**Instructions to follow**
Whatever appears in the records, write it out again exactly.
★ ★ ★
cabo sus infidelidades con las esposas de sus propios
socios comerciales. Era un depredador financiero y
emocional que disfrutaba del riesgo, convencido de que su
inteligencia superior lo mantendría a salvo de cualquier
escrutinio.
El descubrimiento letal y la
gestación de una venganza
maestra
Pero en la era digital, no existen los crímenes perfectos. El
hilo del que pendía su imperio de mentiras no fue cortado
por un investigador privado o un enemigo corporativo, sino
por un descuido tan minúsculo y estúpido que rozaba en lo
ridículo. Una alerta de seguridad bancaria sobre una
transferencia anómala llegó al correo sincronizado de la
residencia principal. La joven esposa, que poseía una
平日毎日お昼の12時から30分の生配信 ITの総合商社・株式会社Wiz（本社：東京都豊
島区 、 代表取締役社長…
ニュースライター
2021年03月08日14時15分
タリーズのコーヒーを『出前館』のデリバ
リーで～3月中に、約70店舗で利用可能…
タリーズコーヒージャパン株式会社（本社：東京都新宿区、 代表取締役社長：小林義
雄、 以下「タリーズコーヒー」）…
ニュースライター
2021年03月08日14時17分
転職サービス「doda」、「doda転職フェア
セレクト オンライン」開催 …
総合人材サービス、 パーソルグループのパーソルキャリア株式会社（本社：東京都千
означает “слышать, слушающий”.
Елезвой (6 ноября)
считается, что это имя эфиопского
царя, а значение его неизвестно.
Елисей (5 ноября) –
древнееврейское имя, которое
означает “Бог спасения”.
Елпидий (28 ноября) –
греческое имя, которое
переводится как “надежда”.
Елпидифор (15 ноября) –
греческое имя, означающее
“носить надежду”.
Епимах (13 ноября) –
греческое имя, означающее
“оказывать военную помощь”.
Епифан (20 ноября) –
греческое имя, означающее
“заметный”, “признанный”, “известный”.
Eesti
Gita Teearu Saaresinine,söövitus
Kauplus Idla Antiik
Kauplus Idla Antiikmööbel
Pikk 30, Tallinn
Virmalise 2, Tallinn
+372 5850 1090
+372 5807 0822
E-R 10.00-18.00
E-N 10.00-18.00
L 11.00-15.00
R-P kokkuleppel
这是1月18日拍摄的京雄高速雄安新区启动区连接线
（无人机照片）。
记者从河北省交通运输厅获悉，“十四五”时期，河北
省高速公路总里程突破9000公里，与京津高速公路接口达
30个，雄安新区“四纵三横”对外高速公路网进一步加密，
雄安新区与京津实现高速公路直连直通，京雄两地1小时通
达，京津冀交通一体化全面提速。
★ ★ ★
**Output of the exercise**
cabo sus infidelidades con las esposas de sus propios
socios comerciales. Era un depredador financiero y
emocional que disfrutaba del riesgo, convencido de que su
inteligencia superior lo mantendría a salvo de cualquier
escrutinio.
El descubrimiento letal y la
gestación de una venganza
maestra
Pero en la era digital, no existen los crímenes perfectos. El
hilo del que pendía su imperio de mentiras no fue cortado
por un investigador privado o un enemigo corporativo, sino
por un descuido tan minúsculo y estúpido que rozaba en lo
ridículo. Una alerta de seguridad bancaria sobre una
transferencia anómala llegó al correo sincronizado de la
residencia principal. La joven esposa, que poseía una
平日毎日お昼の12時から30分の生配信 ITの総合商社・株式会社Wiz（本社：東京都豊
島区 、 代表取締役社長…
ニュースライター
2021年03月08日14時15分
タリーズのコーヒーを『出前館』のデリバ
リーで～3月中に、約70店舗で利用可能…
タリーズコーヒージャパン株式会社（本社：東京都新宿区、 代表取締役社長：小林義
雄、 以下「タリーズコーヒー」）…
ニュースライター
2021年03月08日14時17分
転職サービス「doda」、「doda転職フェア
セレクト オンライン」開催 …
総合人材サービス、 パーソルグループのパーソルキャリア株式会社（本社：東京都千
означает “слышать, слушающий”.
Елезвой (6 ноября)
считается, что это имя эфиопского
царя, а значение его неизвестно.
Елисей (5 ноября) –
древнееврейское имя, которое
означает “Бог спасения”.
Елпидий (28 ноября) –
греческое имя, которое
переводится как “надежда”.
Елпидифор (15 ноября) –
греческое имя, означающее
“носить надежду”.
Епимах (13 ноября) –
греческое имя, означающее
“оказывать военную помощь”.
Епифан (20 ноября) –
греческое имя, означающее
“заметный”, “признанный”, “известный”.
Eesti
Gita Teearu Saaresinine,söövitus
Kauplus Idla Antiik
Kauplus Idla Antiikmööbel
Pikk 30, Tallinn
Virmalise 2, Tallinn
+372 5850 1090
+372 5807 0822
E-R 10.00-18.00
E-N 10.00-18.00
L 11.00-15.00
R-P kokkuleppel
这是1月18日拍摄的京雄高速雄安新区启动区连接线
（无人机照片）。
记者从河北省交通运输厅获悉，“十四五”时期，河北
省高速公路总里程突破9000公里，与京津高速公路接口达
30个，雄安新区“四纵三横”对外高速公路网进一步加密，
雄安新区与京津实现高速公路直连直通，京雄两地1小时通
达，京津冀交通一体化全面提速。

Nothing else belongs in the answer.